**TASK MATERIAL**:
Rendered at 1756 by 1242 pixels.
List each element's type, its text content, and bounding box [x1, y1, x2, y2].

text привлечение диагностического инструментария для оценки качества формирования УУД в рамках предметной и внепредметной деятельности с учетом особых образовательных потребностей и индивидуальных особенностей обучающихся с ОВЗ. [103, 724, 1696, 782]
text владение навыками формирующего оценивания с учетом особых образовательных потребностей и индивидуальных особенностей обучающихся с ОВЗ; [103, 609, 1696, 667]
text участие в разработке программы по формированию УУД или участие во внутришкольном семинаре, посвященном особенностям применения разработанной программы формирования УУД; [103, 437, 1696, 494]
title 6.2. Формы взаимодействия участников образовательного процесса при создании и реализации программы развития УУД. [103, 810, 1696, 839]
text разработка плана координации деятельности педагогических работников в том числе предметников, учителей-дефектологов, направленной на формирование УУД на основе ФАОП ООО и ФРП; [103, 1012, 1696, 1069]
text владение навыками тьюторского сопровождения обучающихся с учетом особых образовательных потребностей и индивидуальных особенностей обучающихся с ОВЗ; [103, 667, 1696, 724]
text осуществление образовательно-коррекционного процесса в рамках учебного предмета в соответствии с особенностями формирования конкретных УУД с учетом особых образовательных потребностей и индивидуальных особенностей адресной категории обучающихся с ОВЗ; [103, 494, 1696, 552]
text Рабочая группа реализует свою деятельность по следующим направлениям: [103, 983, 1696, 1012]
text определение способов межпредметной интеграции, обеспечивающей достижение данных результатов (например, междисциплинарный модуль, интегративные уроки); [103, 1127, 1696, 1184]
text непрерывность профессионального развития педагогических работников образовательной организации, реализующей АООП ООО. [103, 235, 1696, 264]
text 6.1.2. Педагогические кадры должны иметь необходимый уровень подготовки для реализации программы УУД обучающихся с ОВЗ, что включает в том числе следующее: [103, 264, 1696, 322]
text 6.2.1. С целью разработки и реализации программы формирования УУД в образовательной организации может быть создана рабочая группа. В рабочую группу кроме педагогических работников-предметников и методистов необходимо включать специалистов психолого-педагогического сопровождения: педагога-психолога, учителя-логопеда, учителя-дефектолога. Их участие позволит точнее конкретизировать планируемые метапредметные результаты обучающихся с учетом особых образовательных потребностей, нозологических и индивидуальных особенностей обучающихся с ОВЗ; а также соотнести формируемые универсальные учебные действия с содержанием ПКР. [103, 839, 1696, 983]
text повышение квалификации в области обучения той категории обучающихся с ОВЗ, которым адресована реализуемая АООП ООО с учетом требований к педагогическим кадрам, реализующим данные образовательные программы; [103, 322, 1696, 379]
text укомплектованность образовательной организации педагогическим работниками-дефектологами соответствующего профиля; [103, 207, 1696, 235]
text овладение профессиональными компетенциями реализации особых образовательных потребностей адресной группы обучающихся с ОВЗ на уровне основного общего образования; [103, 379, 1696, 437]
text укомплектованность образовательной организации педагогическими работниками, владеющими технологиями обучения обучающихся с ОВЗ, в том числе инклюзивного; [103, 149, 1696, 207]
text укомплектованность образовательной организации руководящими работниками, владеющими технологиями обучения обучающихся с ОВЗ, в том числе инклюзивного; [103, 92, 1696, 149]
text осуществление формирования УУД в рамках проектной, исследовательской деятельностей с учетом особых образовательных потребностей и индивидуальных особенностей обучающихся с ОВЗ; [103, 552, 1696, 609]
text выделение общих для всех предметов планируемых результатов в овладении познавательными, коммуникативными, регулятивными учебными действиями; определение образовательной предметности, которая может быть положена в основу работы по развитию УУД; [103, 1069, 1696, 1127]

**YOUR TASK**:
Copy out all of the records above with nothing altered.

**WRITTEN SOLUTION**:
Rendered at 1756 by 1242 pixels.
List each element's type, its text content, and bounding box [x1, y1, x2, y2].

text привлечение диагностического инструментария для оценки качества формирования УУД в рамках предметной и внепредметной деятельности с учетом особых образовательных потребностей и индивидуальных особенностей обучающихся с ОВЗ. [103, 724, 1696, 782]
text владение навыками формирующего оценивания с учетом особых образовательных потребностей и индивидуальных особенностей обучающихся с ОВЗ; [103, 609, 1696, 667]
text участие в разработке программы по формированию УУД или участие во внутришкольном семинаре, посвященном особенностям применения разработанной программы формирования УУД; [103, 437, 1696, 494]
title 6.2. Формы взаимодействия участников образовательного процесса при создании и реализации программы развития УУД. [103, 810, 1696, 839]
text разработка плана координации деятельности педагогических работников в том числе предметников, учителей-дефектологов, направленной на формирование УУД на основе ФАОП ООО и ФРП; [103, 1012, 1696, 1069]
text владение навыками тьюторского сопровождения обучающихся с учетом особых образовательных потребностей и индивидуальных особенностей обучающихся с ОВЗ; [103, 667, 1696, 724]
text осуществление образовательно-коррекционного процесса в рамках учебного предмета в соответствии с особенностями формирования конкретных УУД с учетом особых образовательных потребностей и индивидуальных особенностей адресной категории обучающихся с ОВЗ; [103, 494, 1696, 552]
text Рабочая группа реализует свою деятельность по следующим направлениям: [103, 983, 1696, 1012]
text определение способов межпредметной интеграции, обеспечивающей достижение данных результатов (например, междисциплинарный модуль, интегративные уроки); [103, 1127, 1696, 1184]
text непрерывность профессионального развития педагогических работников образовательной организации, реализующей АООП ООО. [103, 235, 1696, 264]
text 6.1.2. Педагогические кадры должны иметь необходимый уровень подготовки для реализации программы УУД обучающихся с ОВЗ, что включает в том числе следующее: [103, 264, 1696, 322]
text 6.2.1. С целью разработки и реализации программы формирования УУД в образовательной организации может быть создана рабочая группа. В рабочую группу кроме педагогических работников-предметников и методистов необходимо включать специалистов психолого-педагогического сопровождения: педагога-психолога, учителя-логопеда, учителя-дефектолога. Их участие позволит точнее конкретизировать планируемые метапредметные результаты обучающихся с учетом особых образовательных потребностей, нозологических и индивидуальных особенностей обучающихся с ОВЗ; а также соотнести формируемые универсальные учебные действия с содержанием ПКР. [103, 839, 1696, 983]
text повышение квалификации в области обучения той категории обучающихся с ОВЗ, которым адресована реализуемая АООП ООО с учетом требований к педагогическим кадрам, реализующим данные образовательные программы; [103, 322, 1696, 379]
text укомплектованность образовательной организации педагогическим работниками-дефектологами соответствующего профиля; [103, 207, 1696, 235]
text овладение профессиональными компетенциями реализации особых образовательных потребностей адресной группы обучающихся с ОВЗ на уровне основного общего образования; [103, 379, 1696, 437]
text укомплектованность образовательной организации педагогическими работниками, владеющими технологиями обучения обучающихся с ОВЗ, в том числе инклюзивного; [103, 149, 1696, 207]
text укомплектованность образовательной организации руководящими работниками, владеющими технологиями обучения обучающихся с ОВЗ, в том числе инклюзивного; [103, 92, 1696, 149]
text осуществление формирования УУД в рамках проектной, исследовательской деятельностей с учетом особых образовательных потребностей и индивидуальных особенностей обучающихся с ОВЗ; [103, 552, 1696, 609]
text выделение общих для всех предметов планируемых результатов в овладении познавательными, коммуникативными, регулятивными учебными действиями; определение образовательной предметности, которая может быть положена в основу работы по развитию УУД; [103, 1069, 1696, 1127]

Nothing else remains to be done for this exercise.